**EXERCISE INSTRUCTIONS**.
A: Answer these from the time series decomposition excerpt:
(i) In which quarter do the gas values drop, and in which do they rise?
(ii) In the outlier code, which row number has 300 added to it?
(iii) In the description of the labor force decomposition, the trend rises from around what figure to around what figure?
B: Print the stretch of the time series decomposition excerpt from "## Warning: Removed" through "the time series?".

**EXCERPTED PASSAGE**.
'''

The data shows a consistent seasonal pattern with values that drop in Q1 and rise in Q3. From 2006 to 2009, there are both lows and highs trend slightly upward as can see in the graph.
gas <- tail(aus_production, 5*4) %>% select(Gas)
gas %>%
autoplot(Gas)
Use classical_decomposition with type=multiplicative to calculate the trend-cycle and seasonal indices. Do the results support the graphical interpretation from part a? Compute and plot the seasonally adjusted data.
The graphs of the classical decomposition support the graphical interpretation of part a.
gas %>%
model(decomp = classical_decomposition(Gas, type = "multiplicative")) %>%
components() %>%
autoplot()
## Warning: Removed 2 rows containing missing values or values outside the scale range
## (`geom_line()`).
Change one observation to be an outlier (e.g., add 300 to one observation), and recompute the seasonally adjusted data. What is the effect of the outlier? Does it make any difference if the outlier is near the end rather than in the middle of the time series?
Seems like the effect of the outlier causes a large peak at the middle of the graph. I believe it makes a difference whether the outlier is near the end rather than the middle of the time series, this is due to the way in which the trend could potentially be interpreted. When it is at the end, there could be less of an effect on the trend, but if it is in the middle then classical decomposition might fit it in a undesirable way.
gas %>%
mutate(Gas = if_else(row_number() == 10, Gas + 300, Gas)) %>%
model(decomp = classical_decomposition(Gas, type = "multiplicative")) %>%
components() %>%
autoplot(season_adjust) +
labs(title = "Seasonally Adjusted",
y = "")
Possibly in 2010 Jan, there seems to an irregularity in the trend, but it seems mostly okay.
myseries <- aus_retail %>%
filter(`Series ID` == sample(aus_retail$`Series ID`,1))
x11_dcmp <- myseries %>%
model(x11 = X_13ARIMA_SEATS(Turnover ~ x11())) %>%
components()
x11_dcmp %>% autoplot()
Write about 3–5 sentences describing the results of the decomposition. Pay particular attention to the scales of the graphs in making your interpretation.
The decomposition show a steady upward trend in the Australian civilian labor force in 1978 to 1995, which rises from around 6500 to 9000 persons. Seasonal component show consistent within year patterns, with dips in January but size of seasonal fluctuations is relatively small compared to the overall trend. The remainder component captures irregular fluctuations, with noticable irregularities around 1991-1992. But overall, the labor force seems to have stable seasonal cycles.
Is the recession of 1991/1992 visible in the estimated components?
Yes, the 1991/1992 recession is visible in the decomposition of the estimated components.

'''

(Chart analysis data)

'''

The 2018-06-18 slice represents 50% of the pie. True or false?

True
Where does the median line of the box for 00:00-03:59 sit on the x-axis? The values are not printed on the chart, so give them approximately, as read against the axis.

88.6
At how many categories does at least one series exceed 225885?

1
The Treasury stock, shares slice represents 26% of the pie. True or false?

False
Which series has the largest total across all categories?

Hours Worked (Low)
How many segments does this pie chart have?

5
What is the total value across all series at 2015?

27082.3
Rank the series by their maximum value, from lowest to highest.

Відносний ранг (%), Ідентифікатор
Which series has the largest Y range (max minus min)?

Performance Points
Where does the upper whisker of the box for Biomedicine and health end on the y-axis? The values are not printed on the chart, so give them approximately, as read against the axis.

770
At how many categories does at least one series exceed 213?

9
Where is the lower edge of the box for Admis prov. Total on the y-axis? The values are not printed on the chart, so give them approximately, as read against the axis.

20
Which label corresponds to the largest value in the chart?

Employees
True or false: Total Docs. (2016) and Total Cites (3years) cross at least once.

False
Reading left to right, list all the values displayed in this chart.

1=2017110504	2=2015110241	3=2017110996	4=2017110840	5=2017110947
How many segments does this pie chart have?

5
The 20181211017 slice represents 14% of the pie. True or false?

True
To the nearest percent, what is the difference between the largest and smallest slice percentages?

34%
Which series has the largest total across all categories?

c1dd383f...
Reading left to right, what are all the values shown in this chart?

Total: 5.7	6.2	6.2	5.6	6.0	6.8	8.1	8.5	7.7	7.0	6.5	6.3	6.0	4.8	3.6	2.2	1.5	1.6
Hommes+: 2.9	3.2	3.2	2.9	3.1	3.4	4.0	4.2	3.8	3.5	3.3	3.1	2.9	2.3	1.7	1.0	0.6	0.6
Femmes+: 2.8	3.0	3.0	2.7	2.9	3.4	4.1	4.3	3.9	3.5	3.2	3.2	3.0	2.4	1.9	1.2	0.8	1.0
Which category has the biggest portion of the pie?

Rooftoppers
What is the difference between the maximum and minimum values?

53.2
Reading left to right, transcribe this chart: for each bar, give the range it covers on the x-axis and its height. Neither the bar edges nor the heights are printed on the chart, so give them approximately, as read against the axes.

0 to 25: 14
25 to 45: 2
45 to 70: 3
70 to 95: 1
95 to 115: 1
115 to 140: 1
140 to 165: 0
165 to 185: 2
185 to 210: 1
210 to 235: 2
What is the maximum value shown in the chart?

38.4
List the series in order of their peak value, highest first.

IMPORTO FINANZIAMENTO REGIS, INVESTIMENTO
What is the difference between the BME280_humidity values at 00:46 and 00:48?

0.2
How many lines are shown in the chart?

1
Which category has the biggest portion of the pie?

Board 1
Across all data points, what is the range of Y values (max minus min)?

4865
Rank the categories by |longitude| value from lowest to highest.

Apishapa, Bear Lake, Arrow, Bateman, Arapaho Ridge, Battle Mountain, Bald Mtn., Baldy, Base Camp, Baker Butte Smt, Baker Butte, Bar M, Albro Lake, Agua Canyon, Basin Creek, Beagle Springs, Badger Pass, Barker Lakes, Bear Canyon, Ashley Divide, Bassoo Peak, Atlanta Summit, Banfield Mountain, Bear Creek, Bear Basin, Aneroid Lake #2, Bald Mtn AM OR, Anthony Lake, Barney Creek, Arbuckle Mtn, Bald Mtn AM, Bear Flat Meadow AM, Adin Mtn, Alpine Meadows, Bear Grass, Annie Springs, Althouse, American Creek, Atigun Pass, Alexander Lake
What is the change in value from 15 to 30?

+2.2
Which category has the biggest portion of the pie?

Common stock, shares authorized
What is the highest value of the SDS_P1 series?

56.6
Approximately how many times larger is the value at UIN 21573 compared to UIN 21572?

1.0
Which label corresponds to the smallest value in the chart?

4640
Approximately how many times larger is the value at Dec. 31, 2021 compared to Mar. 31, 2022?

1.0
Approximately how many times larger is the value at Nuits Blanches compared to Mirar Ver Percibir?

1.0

'''

**SOLUTIONS TO EACH TASK**.
A:
(i) They drop in Q1 and rise in Q3.
(ii) Row 10.
(iii) From around 6500 to around 9000 persons.

B:
## Warning: Removed 2 rows containing missing values or values outside the scale range
## (`geom_line()`).
Change one observation to be an outlier (e.g., add 300 to one observation), and recompute the seasonally adjusted data. What is the effect of the outlier? Does it make any difference if the outlier is near the end rather than in the middle of the time series?